• **APPLY WHAT YOU READ**
**A)** Translate this sentence from the Dunn High School sit-ins article into Spanish: "Maple Grove School opened in 1924."
**B)** Pick up the article on the Dunn High School sit-ins after its final sentence and carry it forward.

== EXTRACT

Dunn High School Sit-ins to be Featured on N.C. Highway Historical Marker
Friday, June 6, 2025

Dunn High School Sit-ins to be Featured on N.C. Highway Historical Marker

RALEIGH
Jun 6, 2025

Protests and legal action by American Indian citizens in Harnett County that led to school integration in 1961 soon will be recognized with a North Carolina Highway Historical Marker. The N.C. Highway Historical Marker Program is part of the N.C. Department of Natural and Cultural Resources.

The marker commemorating the Dunn High School sit-ins will be unveiled at 10 a.m. Friday, June 13, during a roadside ceremony at the intersection of West Cumberland Street and North Orange Street in Dunn.

Although the American Indians of the Harnett and Sampson County region have been recognized by the state as Coharie Indians since 1971, educational opportunities were limited in the preceding decades. Beginning in 1911, the state authorized separate schools for their children. By 1917, the Maple Grove Indian community that had formed near Dunn was large enough to begin petitioning for a school.

Maple Grove School opened in 1924. As many as 60 children attended at times, often taught by one teacher for grades 1 through 7. After grade 7, students had no school to attend until 1942, when the East Carolina Indian School opened in the New Bethel Indian community a few miles north of Clinton. Children in Harnett and Sampson counties traveled by bus, with the 35-mile trip taking about two hours each way.

By the mid-1950s, parents of students in the area became dissatisfied with the arrangement and began holding informal meetings at Maple Grove School. Between 1956 and 1960, parents of Indian children formally requested that their children be reassigned to Dunn High School but were denied.

On Aug. 30, 1960, Indian parents went to Dunn High School to register their children and were turned away. The next day, students and parents returned. The students quietly entered the classrooms and took seats. Two students were charged with trespassing. These sit-ins lasted several days and ended when a judge issued a restraining order prohibiting Indian parents and students from setting foot on Dunn High School property.

In October 1960, the families filed a lawsuit against the Harnett County Board of Education. A temporary order was signed by federal Judge Albert Reeves directing that the Indian children be admitted to Dunn High School until their eligibility could be determined.

By June 1961, the school board had received 40 applications for reassignment. On June 20, 1961, 20 students were approved for reassignment to Dunn High School, but 26 elementary-age Indian children were denied admission to the city’s elementary school.

====
== DATA SHOWN

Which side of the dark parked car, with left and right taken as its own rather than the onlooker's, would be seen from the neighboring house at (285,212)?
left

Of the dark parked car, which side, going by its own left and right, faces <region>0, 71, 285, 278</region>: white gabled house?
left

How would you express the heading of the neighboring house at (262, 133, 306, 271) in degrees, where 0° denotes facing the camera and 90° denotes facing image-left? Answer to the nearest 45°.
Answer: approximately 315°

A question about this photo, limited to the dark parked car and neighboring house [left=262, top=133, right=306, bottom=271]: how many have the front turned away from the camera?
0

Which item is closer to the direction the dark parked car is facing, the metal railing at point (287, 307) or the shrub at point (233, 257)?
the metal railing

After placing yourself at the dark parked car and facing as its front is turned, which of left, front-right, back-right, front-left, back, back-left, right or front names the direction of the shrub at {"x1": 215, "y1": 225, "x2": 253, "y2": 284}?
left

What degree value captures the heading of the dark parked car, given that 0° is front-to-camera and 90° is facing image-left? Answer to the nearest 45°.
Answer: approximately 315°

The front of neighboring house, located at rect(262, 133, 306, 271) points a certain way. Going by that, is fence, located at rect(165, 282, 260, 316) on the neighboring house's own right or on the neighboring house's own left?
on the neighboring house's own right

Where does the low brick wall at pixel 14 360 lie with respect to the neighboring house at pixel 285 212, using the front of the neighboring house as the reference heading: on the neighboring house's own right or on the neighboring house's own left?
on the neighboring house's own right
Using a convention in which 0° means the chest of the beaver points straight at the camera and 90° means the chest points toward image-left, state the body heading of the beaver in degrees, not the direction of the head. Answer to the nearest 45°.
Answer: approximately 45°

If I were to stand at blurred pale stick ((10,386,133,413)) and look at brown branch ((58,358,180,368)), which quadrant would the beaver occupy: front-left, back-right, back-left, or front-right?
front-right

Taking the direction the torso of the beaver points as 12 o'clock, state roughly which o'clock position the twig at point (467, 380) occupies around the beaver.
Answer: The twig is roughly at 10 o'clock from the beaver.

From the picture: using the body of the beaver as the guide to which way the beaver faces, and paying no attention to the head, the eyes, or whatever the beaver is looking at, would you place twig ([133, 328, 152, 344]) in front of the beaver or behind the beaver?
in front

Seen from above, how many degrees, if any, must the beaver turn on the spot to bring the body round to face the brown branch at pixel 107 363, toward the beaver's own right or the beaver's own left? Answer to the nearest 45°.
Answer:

====
== DATA SHOWN

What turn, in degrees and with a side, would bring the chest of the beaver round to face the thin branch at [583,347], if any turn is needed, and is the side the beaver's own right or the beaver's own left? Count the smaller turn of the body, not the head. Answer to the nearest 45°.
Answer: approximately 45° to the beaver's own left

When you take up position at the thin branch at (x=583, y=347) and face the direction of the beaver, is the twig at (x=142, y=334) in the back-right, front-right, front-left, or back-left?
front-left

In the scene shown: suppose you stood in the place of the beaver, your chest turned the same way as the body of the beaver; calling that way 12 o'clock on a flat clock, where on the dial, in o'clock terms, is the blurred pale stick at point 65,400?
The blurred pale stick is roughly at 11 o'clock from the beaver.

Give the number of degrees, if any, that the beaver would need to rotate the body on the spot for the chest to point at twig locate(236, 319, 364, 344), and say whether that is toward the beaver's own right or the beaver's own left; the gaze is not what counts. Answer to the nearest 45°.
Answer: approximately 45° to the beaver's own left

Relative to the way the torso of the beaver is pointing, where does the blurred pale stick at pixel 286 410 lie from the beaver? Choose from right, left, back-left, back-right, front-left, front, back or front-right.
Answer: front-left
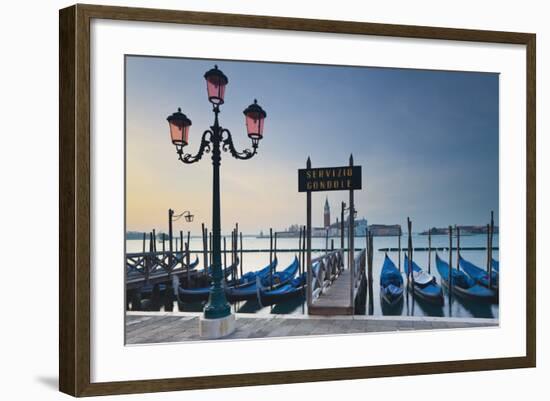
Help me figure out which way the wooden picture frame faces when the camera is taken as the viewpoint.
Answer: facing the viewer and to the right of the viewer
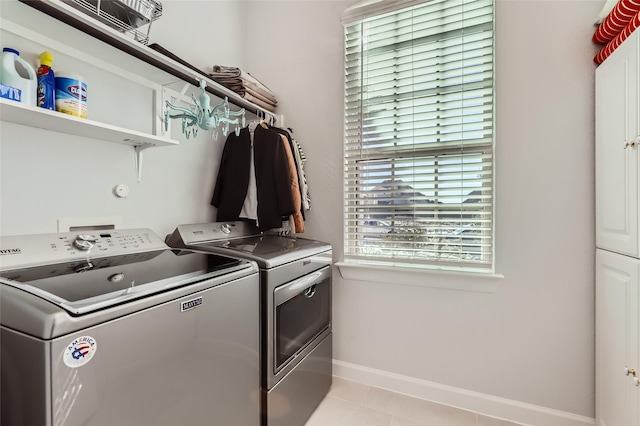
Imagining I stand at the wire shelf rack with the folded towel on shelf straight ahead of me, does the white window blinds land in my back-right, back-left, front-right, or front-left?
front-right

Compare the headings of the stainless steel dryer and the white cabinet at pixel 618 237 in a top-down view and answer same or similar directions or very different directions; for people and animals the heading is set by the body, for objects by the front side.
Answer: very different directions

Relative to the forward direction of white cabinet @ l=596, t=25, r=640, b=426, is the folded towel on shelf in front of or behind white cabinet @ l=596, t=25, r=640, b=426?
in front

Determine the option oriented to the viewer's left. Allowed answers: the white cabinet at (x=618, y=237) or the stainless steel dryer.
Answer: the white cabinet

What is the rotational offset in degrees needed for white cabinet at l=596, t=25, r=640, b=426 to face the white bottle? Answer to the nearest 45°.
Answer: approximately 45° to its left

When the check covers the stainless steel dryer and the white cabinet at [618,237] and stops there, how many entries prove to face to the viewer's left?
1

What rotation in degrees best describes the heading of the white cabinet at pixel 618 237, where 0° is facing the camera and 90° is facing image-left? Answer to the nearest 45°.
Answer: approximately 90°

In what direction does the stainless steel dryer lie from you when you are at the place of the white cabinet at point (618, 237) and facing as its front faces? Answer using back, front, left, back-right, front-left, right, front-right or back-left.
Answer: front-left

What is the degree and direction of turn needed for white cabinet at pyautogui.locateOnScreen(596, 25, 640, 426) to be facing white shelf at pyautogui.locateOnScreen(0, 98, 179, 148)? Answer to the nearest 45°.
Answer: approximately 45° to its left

====
== DATA SHOWN

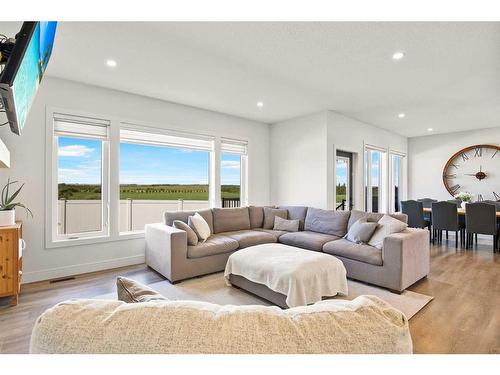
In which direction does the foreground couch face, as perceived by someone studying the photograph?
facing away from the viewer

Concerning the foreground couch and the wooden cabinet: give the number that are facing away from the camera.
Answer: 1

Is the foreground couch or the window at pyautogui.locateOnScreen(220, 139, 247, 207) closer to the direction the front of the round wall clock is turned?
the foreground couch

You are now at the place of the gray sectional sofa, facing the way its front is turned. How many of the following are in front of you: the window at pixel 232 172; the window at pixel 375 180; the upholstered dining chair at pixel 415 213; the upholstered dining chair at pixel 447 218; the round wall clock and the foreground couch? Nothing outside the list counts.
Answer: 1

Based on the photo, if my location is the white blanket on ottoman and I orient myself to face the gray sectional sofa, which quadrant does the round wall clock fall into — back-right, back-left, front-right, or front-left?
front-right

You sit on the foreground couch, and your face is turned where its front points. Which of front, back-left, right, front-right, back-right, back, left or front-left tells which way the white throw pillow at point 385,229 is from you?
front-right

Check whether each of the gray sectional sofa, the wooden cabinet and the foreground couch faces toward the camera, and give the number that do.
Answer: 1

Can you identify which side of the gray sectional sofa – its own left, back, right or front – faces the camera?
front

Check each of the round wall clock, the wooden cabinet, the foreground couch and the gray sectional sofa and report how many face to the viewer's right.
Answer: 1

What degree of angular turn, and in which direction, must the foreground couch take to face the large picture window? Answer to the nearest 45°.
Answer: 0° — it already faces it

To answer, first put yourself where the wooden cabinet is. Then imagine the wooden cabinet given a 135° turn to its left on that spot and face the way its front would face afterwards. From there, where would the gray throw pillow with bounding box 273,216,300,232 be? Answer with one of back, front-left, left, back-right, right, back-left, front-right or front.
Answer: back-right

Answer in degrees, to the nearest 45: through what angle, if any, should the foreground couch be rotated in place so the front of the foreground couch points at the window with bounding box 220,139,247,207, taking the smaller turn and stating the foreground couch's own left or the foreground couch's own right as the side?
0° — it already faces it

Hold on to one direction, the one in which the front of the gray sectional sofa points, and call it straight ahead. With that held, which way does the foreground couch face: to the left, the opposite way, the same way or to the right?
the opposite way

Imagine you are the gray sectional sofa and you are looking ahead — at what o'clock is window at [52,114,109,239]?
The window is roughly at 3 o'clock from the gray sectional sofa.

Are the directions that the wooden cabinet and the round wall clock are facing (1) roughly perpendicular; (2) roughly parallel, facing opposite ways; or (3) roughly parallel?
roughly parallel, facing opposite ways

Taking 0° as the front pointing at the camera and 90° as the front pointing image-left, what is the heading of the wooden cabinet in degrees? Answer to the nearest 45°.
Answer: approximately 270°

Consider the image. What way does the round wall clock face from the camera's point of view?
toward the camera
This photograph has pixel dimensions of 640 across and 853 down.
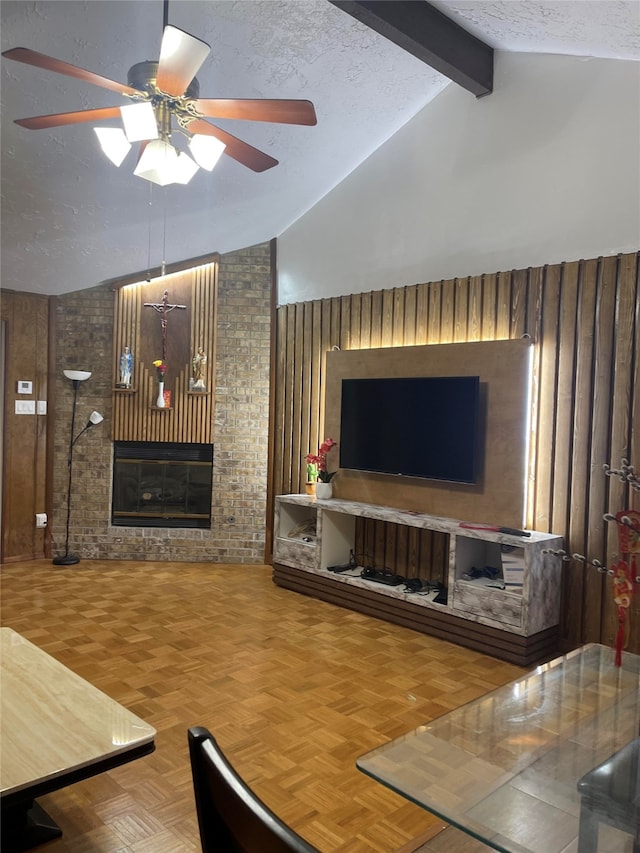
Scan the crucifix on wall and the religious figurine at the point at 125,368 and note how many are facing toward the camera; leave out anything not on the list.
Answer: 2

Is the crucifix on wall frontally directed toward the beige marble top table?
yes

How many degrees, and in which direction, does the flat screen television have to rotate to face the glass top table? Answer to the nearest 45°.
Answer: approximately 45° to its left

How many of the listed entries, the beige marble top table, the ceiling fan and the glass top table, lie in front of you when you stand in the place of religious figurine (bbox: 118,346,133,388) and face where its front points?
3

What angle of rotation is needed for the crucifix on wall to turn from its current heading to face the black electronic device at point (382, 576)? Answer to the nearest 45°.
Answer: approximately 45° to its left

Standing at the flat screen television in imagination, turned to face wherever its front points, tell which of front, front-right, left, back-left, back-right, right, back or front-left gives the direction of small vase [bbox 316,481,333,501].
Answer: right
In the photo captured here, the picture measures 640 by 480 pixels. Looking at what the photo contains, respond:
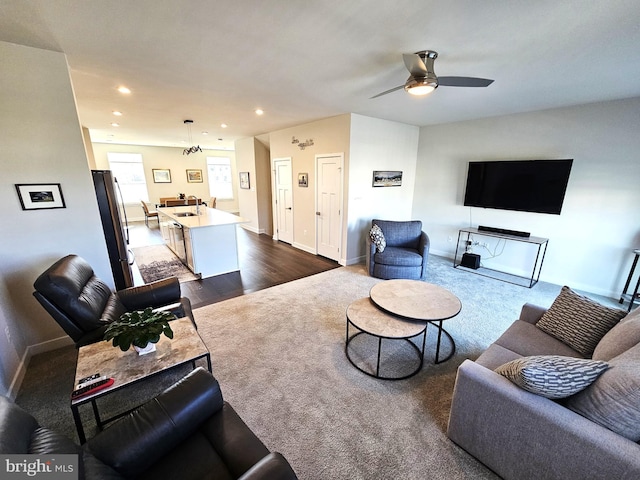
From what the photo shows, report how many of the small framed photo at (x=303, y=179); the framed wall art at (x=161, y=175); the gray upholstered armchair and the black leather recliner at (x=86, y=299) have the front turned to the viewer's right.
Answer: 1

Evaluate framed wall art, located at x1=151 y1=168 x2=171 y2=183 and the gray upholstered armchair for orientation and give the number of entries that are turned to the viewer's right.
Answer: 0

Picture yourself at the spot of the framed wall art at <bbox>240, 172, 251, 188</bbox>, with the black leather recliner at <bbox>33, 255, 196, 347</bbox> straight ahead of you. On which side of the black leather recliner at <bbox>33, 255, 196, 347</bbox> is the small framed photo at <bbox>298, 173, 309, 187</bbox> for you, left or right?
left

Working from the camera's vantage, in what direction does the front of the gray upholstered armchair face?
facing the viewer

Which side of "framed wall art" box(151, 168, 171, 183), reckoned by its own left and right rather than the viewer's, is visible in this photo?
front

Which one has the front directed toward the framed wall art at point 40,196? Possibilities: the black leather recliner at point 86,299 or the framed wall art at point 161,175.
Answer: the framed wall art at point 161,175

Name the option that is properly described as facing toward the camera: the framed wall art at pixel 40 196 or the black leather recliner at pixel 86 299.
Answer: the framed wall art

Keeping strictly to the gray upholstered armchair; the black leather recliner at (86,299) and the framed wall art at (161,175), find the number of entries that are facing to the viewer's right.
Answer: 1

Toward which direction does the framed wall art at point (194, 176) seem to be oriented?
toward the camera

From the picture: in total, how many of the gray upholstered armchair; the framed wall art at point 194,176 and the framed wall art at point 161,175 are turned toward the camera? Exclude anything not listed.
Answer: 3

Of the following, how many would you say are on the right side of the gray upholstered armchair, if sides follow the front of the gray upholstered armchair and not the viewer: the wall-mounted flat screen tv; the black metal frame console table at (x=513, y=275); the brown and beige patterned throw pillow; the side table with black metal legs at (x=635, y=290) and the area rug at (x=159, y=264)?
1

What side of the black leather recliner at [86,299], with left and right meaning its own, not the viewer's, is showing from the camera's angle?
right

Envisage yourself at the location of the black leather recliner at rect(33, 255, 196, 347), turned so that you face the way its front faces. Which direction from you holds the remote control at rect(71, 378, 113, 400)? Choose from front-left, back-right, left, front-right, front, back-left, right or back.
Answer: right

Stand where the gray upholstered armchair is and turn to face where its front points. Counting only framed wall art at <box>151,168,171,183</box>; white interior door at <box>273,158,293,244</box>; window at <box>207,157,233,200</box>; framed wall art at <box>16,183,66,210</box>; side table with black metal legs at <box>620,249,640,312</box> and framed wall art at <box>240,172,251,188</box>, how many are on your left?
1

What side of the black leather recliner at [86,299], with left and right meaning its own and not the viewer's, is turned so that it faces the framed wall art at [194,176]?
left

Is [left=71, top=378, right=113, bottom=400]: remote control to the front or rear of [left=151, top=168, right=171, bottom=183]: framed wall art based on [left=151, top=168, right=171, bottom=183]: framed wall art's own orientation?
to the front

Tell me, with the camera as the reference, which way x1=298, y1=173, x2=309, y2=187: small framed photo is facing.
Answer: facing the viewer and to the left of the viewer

====

• **ANSWER SECTION**
**A)** La escuela Maple Grove abrió en 1924.

**B)**
The addition of Indian students to Dunn High School went reasonably well, it was reported. Later that year the parents returned to federal court to request that their younger children be admitted to Dunn’s segregated elementary schools. The county resisted, but in January 1964 a federal judge ordered the schools to admit 27 Indian elementary students. The county did not appeal, ending Indian school segregation in Harnett County.

This activism also paved the way for the county’s Black residents to file suit in October 1963. By August 1964, they received a favorable ruling in federal court, ending school segregation for all Harnett County residents.

For more information about the historical marker, visit https://www.dncr.nc.gov/blog/2025/05/14/dunn-high-school-sit-ins-h-128 or call (919) 814-6625.

About the North Carolina Department of Natural and Cultural Resources
The N.C. Department of Natural and Cultural Resources (DNCR) manages, promotes, and enhances the things that people love about North Carolina – its diverse arts and culture, rich history, and spectacular natural areas. Through its programs, the department enhances education, stimulates economic development, improves public health, expands accessibility, and strengthens community resiliency.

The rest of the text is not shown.